» Your assignment
Resume the War Stories column on research mishaps below, continuing from its final sentence.

» Quoted passage

The popular War Stories column, which presents humorous tales of life in the research trenches, has historically been compiled by Art Shulman, president of Shulman Research in Van Nuys, Calif. Each month in our e-newsletters we feature anecdotes from past War Stories columns and over time, we have received a handful of submissions from our e-newsletter readers who want to share their own outlandish or otherwise entertaining experiences of research gone just-slightly awry.
Submit your own War Story today!
Bratty little brother
December 17, 2024
Most kids responding to questionnaires tend to be shy and polite. Kevin Reilly shared a survey example where one little girl, when asked how she'd play with a new doll, said, "With my little sister, and very carefully." In contrast, a perhaps more truthful girl in the same survey said, "I'd break it over my bratty little brother's head."
If every day were Christmas
December 3, 2024
Kevin Reilly reports conducting a focus group with five-year-olds and explaining a five-point rating scale utilizing the familiar face of Snoopy from the "Peanuts" comic strip. On this scale, the emotive expressions on Snoopy's face ran from "elated" to "sad." In order to test kids' understanding of the rating scale, Reilly first gave them a few throwaway questions, usually extremes on the emotional spectrum. First, he asked them to, "Point to the face that tells me how much you like boiled broccoli."
Understandably, the responses were mostly negative all around. Then, to check the high end of the scale, he asked kids to, "Point to the face that tells me how you'd feel if every day were Christmas." As expected, responses were very enthusiastic - except for one boy who offered a more neutral rating. When asked why, his response was quite matter-of-fact: "It wouldn't really be a big deal to me ... I'm Jewish."
Tartar and plaque
November 19, 2024
During one group among denture wearers, the discussion turned to tartar and plaque. When one man said something moderator Sharon Livingston couldn't understand, he moved is denture, thrust it in her face and asked, "Is this what you're talking about, honey?"
Auditing a supermarket's shelves
November 5, 2024
Alan Fine once told the story of his first project as a marketing researcher, where he was called upon to fly to a distant city and audit a supermarket's shelves for laundry detergent. Fine felt initiated to the research profession when an open box of Tide fell from a high shelf, bopping him on the head and speckling his new suit with flecks of detergent.
A small amount of money
October 22, 2024
Is there such a thing as too much honesty?
Jeff Totten cites a mail study where his firm sent out a small amount of money as an incentive. An elderly minister returned the money, along with the questionnaire, writing how sinful it was to "guilt" people into responding.

» Records
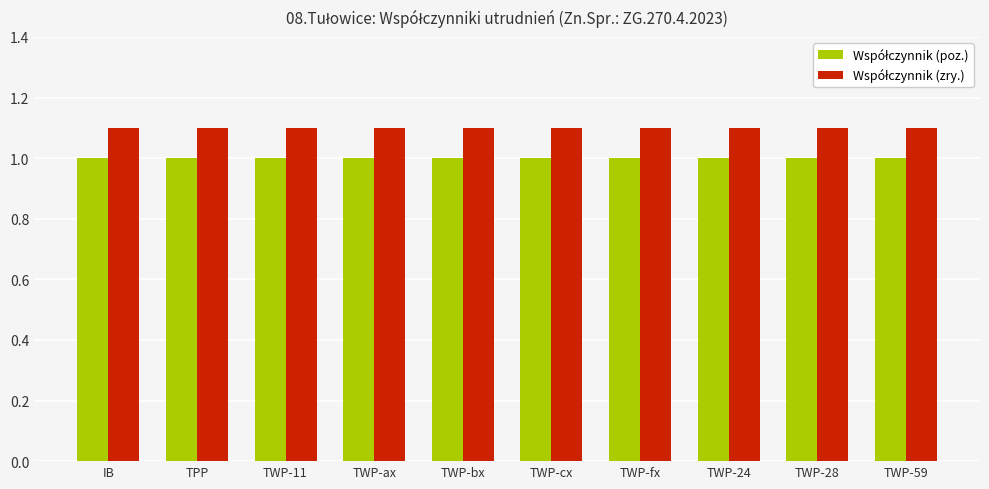

What is the smallest value displayed?

1.0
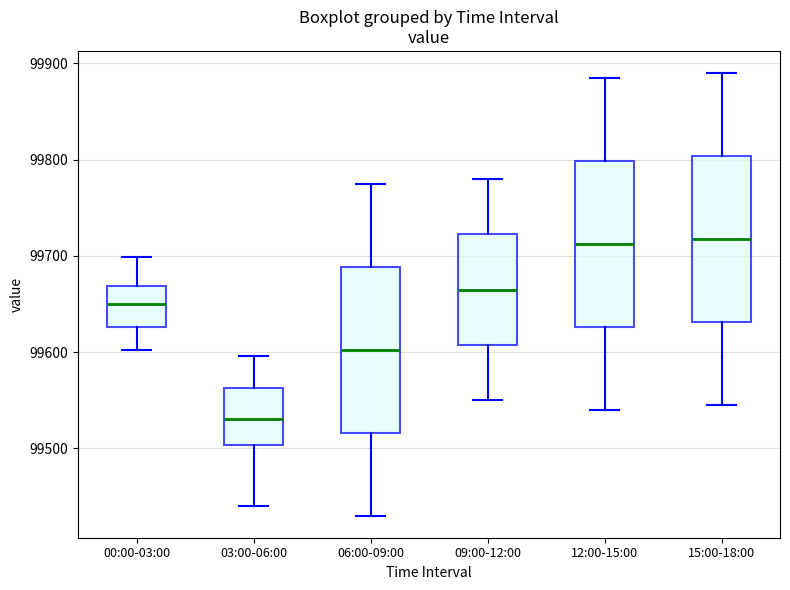

Where is the lower edge of the box for 09:00-12:00 on the y-axis? The values are not printed on the chart, so give them approximately, as read against the axis.

99610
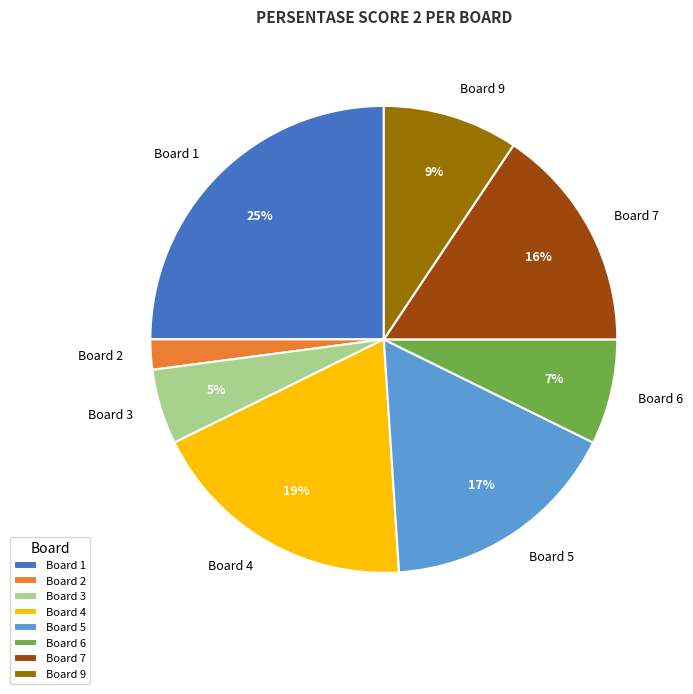

Between Board 9 and Board 2, which is larger?

Board 9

» Answer to the exercise
Take up a collection
October 8, 2024
When first breaking into the research business, Kevin C. Reilly was asked to attend a rally for a Midwestern Evangelist preacher, for whom his firm was conducted an extensive quantitative study. During his performance to a packed auditorium of several thousand loyal followers, the reverend at one point asked, “How many of you thought that I would take up a collection tonight?” With some hesitation, hands slowly began to go up throughout the auditorium, until virtually all hands were raised. At this point the preacher started forthrightly, “I will not disappoint you!”
Hundreds of pieces
September 17, 2024
Donna Tinari-Siegfried reported doing a series of focus groups with children on lighted pegboard toys. The sessions were audio and videotaped, and after the first evening’s session her clients left for dinner, Siegfried planned to join them after cleaning up a few things. She went into the focus room, and to her horror, tripped over an electric cord. All of the games tumbled to the floor, with hundreds of colored pieces, arranged into intricate designs, flying from the pegboards. She called the restaurant and told her client she was a bit more fatigued than she thought and would see them the next day. Siegfried then spent the better part of the night putting all the colored pieces backin their spaces.
Cryptic notes
September 3, 2024
J. Patrick Galloway noted that interviewers sometimes make cryptic notes on their questionnaires to explain things. For example, on an incomplete door-to-door callback questionnaire an interviewer wrote the letters SOP. Turned out this stood for "snake on porch."
Attending to her reflection
August 20, 2024
Mary Ann Farrell tells of a focus group she heard about among women who had very recently given birth. Before the session, one woman walked up to the mirror to apply lipstick. At that instant, as she was attending to her reflection, one of the clients in the viewing room, standing just behind the mirror, lit a match for his cigarette.
The woman suddenly saw, through the mirror, superimposed on her face, the face of a man with a flame in front of it. She fainted.
The need for extremely high security
August 6, 2024
Ken Hollander remembers the time his firm was retained by a very large computer hardware manufacturer to conduct user research. The client seemed extremely concerned about maintaining anonymity. His firm had to sign a non-disclosure agreement, and was visited by a member of the client’ s security department, who not only checked locked closets and files, but looked into their windows with high-powered binoculars from the roof of an adjoining building to ensure that no competitive spy could read materials on the desktops.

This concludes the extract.